Ambiel, que também é historiadora e antropóloga, considera que há paralelos com a instrumentalização, por parte da ditadura militar, do transporte do corpo do imperador ao Brasil em 1972. Apresentado como fundador da nacionalidade brasileira, d. Pedro 1º teve a imagem largamente explorada pelos militares.
Também sob regime ditatorial à época, Portugal enviou ao Brasil os restos mortais do imperador devido aos festejos dos 150 anos da independência. Durante cinco meses, a ossada passou por uma espécie de turnê em várias cidades brasileiras, com direito a cerimônias religiosas e desfiles pelas ruas.
Autor de vários livros sobre a história do Brasil, o escritor Laurentino Gomes também vê semelhanças entre o empréstimo do coração e a espetacularização dos restos mortais promovida pela ditadura.
"Bolsonaro, que cultiva a ditadura brasileira, é um adepto da ditadura, é um homem autoritário, um misógino, preconceituoso, racista, tentou mimetizar os generais [da ditadura militar]. Eles trouxeram o corpo, então, num gesto simbólico, vamos trazer o coração", afirmou ele em entrevista à agência Lusa.
Apesar de toda a propaganda oficial, a pesquisadora da USP destaca que os restos mortais de d. Pedro foram tratados com negligência, da forma com que foram depositados às condições em que ficaram no mausoléu em São Paulo, onde havia excesso de umidade. "Houve uma festa linda, mas contrastou muito com o que me deparei quando houve a abertura da urna funerária dele em 2012", afirma ela.

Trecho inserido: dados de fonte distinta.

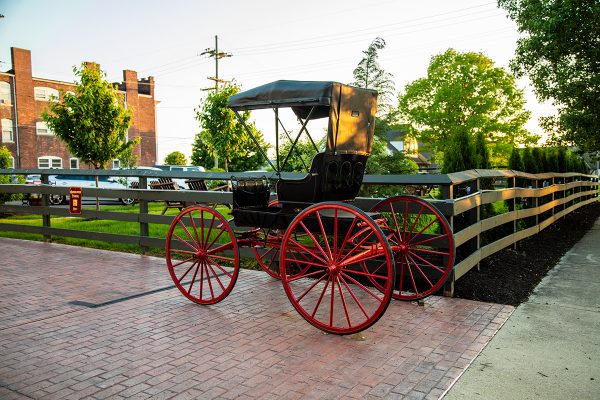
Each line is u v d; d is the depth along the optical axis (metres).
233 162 39.28
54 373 3.21
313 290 5.28
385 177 4.97
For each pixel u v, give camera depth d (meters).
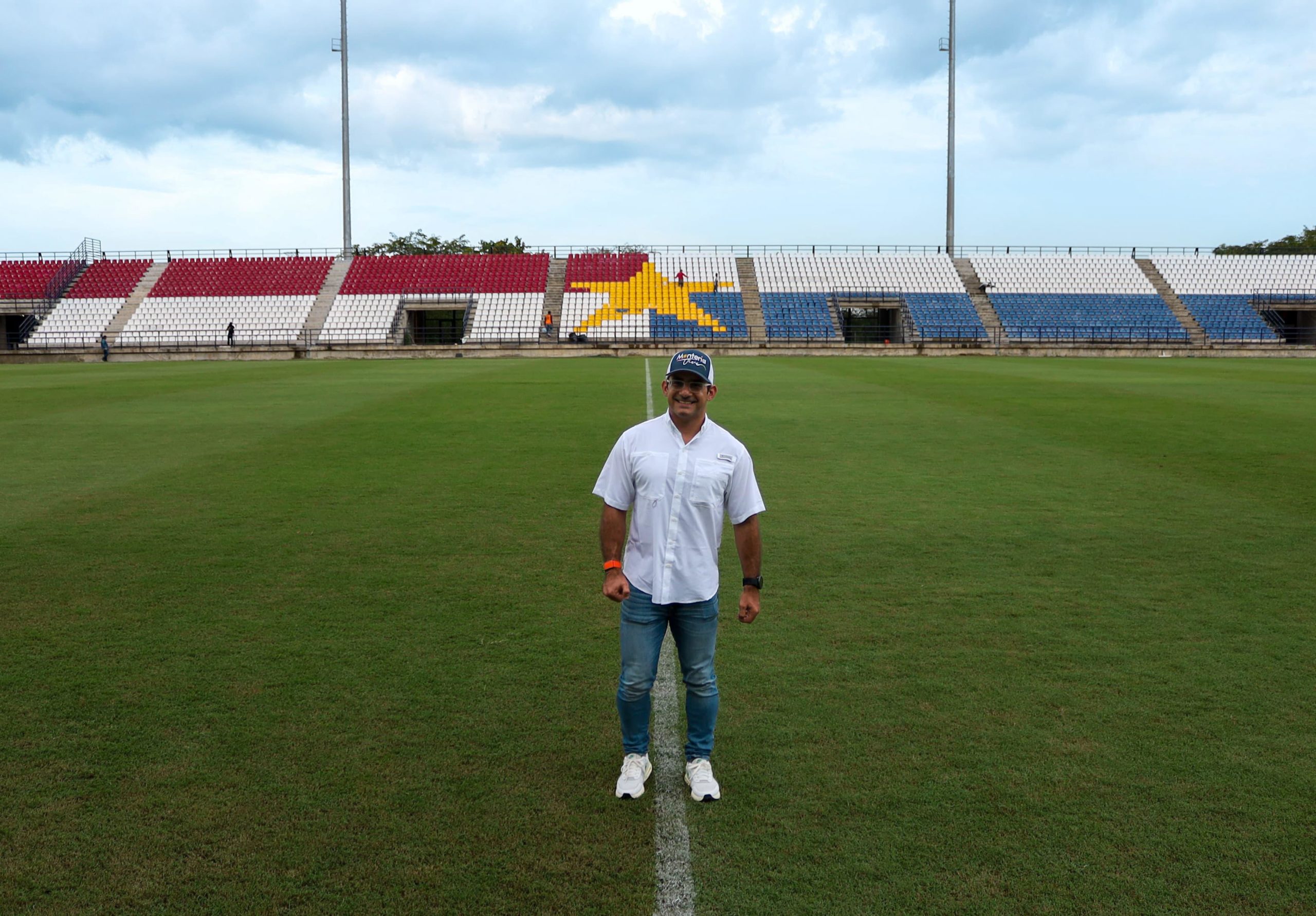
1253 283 54.50
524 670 5.28
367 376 28.31
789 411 17.72
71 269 53.72
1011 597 6.57
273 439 14.25
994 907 3.24
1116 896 3.29
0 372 33.25
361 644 5.67
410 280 52.78
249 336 48.75
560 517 9.06
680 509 3.86
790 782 4.06
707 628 3.94
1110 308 52.16
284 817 3.78
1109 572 7.19
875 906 3.25
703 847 3.59
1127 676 5.16
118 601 6.50
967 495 10.09
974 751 4.32
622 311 50.66
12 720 4.63
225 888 3.34
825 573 7.15
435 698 4.90
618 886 3.36
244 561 7.52
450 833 3.68
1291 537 8.23
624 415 17.20
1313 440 13.94
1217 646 5.61
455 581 6.99
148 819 3.76
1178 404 19.05
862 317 55.44
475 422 16.14
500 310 50.69
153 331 48.78
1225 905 3.24
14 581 6.97
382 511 9.33
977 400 19.92
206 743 4.40
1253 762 4.21
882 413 17.45
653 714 4.84
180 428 15.54
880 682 5.09
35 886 3.35
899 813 3.81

"Fiquei chocada, era como se todo o conteúdo da urna funerária original tivesse sido vertido para a que o trouxe ao Brasil. A face estava quase virada para o fundo da urna. O corpo estava completamente desarticulado. Para mim, até mesmo como ser humano, isso é uma falta de respeito.
"Não por acaso, a preocupação com a conservação do coração –preservado desde a morte de d. Pedro 1º, em 1834– tem sido crucial para as autoridades portuguesas. Antes de aprovar o empréstimo, a Câmara Municipal do Porto encomendou uma perícia técnica. Depois, montou um esquema de segurança.
O órgão será transportado em um avião da Força Aérea Brasileira, num dispositivo pressurizado. Além do prefeito do Porto, Rui Moreira, também viajará o comandante da polícia municipal, António Leitão da Silva.
Em Brasília, o coração deve ficar em visitação restrita no mesmo expositor especial utilizado agora no Porto. A vitrine foi projetada pelo arquiteto Luís Tavares Pereira para posicionar o coração na altura do órgão no corpo humano, tendo como referência a altura média das pessoas em Portugal e no Brasil.
Os portugueses também enviarão para o Brasil um kit especial com formol e outros utensílios a serem usados em caso de emergência, como a quebra da urna de vidro em que o órgão está depositado.
Conhecido em Portugal como d. Pedro 4º -devido ao breve período em que foi rei do país ibérico-, o monarca determinou que seu coração ficasse no Porto como forma de reconhecimento à importância da cidade na luta em que travou pelo trono contra as tropas absolutistas de seu irmão mais novo, d. Miguel.
Mesmo sob um cerco intenso por mais de um ano, a cidade resistiu e foi crucial para a vitória de Pedro 1º, que morreria de tuberculose meses após o fim do conflito, em setembro de 1834, aos 35 anos.